- _TASK REQUIREMENTS_
Render the material as a numbered list with blank lines omitted, beginning at its first line and stopping after the line that contains "TRÌNH CHUẨN CỦA GALAXY OFFICE".

==== EXTRACTED MATERIAL

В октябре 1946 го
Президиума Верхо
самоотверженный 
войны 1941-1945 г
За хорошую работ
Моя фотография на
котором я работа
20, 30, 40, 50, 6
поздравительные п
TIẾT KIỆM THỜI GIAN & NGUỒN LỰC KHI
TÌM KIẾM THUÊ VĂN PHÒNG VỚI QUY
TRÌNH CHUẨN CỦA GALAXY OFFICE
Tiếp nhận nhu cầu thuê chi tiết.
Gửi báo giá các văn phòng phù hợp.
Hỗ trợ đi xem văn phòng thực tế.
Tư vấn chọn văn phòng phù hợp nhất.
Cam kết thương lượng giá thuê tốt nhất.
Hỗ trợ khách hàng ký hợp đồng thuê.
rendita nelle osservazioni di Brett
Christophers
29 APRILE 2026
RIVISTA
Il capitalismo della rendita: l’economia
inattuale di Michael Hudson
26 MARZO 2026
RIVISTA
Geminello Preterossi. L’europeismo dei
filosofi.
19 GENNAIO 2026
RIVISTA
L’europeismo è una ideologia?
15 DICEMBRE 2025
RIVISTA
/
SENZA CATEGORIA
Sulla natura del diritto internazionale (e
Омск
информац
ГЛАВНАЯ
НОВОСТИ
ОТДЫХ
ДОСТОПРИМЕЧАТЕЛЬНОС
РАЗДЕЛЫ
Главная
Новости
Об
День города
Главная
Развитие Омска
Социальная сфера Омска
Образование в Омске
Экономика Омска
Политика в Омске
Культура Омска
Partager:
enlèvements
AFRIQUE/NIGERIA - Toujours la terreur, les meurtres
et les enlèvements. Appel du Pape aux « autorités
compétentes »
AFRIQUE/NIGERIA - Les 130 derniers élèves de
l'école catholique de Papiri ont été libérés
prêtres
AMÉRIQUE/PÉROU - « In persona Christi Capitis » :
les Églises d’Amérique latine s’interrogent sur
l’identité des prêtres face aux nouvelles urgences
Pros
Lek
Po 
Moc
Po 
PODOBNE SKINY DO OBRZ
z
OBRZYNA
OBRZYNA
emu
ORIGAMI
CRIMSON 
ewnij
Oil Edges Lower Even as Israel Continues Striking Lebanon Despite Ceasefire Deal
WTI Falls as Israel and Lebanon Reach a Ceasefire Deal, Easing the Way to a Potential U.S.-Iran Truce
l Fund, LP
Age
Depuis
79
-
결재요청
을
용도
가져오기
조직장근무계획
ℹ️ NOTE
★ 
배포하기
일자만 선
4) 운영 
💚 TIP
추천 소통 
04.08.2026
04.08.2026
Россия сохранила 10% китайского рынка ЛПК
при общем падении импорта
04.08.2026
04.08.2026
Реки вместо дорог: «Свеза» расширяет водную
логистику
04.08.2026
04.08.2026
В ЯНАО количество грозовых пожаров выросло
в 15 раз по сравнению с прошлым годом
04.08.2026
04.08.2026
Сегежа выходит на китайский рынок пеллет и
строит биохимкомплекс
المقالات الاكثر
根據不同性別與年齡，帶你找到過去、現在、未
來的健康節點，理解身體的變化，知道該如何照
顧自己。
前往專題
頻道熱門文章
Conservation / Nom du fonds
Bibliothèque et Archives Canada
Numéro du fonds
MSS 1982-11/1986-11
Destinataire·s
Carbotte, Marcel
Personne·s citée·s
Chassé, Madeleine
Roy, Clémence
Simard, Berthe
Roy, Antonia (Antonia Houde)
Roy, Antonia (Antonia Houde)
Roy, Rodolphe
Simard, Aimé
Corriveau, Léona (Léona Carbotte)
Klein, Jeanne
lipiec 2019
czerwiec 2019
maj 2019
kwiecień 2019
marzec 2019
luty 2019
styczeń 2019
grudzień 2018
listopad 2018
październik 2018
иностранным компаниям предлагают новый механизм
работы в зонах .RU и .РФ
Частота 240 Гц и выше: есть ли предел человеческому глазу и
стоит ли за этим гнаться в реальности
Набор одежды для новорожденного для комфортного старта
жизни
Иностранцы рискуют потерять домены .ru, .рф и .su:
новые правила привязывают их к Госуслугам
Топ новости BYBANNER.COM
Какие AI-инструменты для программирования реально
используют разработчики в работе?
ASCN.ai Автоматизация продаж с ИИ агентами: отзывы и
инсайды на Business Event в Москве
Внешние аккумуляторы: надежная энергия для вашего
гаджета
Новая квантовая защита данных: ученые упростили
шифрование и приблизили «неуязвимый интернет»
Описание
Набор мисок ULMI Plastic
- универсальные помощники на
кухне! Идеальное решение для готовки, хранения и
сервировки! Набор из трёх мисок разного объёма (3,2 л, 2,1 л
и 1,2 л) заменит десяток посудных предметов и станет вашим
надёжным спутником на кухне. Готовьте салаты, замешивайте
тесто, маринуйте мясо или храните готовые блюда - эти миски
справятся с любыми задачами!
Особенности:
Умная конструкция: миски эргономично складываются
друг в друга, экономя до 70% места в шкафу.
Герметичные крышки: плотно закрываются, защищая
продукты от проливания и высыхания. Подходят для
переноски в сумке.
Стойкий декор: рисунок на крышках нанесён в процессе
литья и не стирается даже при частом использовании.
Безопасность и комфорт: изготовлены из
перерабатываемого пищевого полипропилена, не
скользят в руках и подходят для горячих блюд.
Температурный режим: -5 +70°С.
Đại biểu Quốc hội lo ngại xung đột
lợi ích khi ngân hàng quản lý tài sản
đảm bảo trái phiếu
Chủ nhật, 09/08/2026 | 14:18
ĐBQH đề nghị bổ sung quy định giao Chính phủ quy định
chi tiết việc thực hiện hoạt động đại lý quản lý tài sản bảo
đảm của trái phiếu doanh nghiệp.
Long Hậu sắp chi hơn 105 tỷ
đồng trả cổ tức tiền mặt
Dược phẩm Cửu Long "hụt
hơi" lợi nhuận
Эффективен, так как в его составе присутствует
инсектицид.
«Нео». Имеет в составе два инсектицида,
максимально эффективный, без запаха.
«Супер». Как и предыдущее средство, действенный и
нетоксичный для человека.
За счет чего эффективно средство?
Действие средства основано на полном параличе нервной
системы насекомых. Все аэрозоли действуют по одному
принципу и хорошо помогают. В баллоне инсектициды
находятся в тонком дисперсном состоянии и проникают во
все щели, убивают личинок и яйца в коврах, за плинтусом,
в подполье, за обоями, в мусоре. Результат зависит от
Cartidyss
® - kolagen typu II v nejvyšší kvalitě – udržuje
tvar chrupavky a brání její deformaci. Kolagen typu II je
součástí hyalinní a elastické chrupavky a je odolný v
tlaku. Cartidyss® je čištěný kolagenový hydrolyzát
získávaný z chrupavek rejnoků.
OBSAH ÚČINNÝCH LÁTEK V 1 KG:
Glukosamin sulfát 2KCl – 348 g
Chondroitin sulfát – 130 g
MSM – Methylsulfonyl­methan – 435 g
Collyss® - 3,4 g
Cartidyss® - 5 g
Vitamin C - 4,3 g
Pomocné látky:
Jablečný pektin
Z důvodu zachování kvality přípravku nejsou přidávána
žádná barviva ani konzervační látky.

========

- _RESULT OF THE TASK_
1. В октябре 1946 го
2. Президиума Верхо
3. самоотверженный 
4. войны 1941-1945 г
5. За хорошую работ
6. Моя фотография на
7. котором я работа
8. 20, 30, 40, 50, 6
9. поздравительные п
10. TIẾT KIỆM THỜI GIAN & NGUỒN LỰC KHI
11. TÌM KIẾM THUÊ VĂN PHÒNG VỚI QUY
12. TRÌNH CHUẨN CỦA GALAXY OFFICE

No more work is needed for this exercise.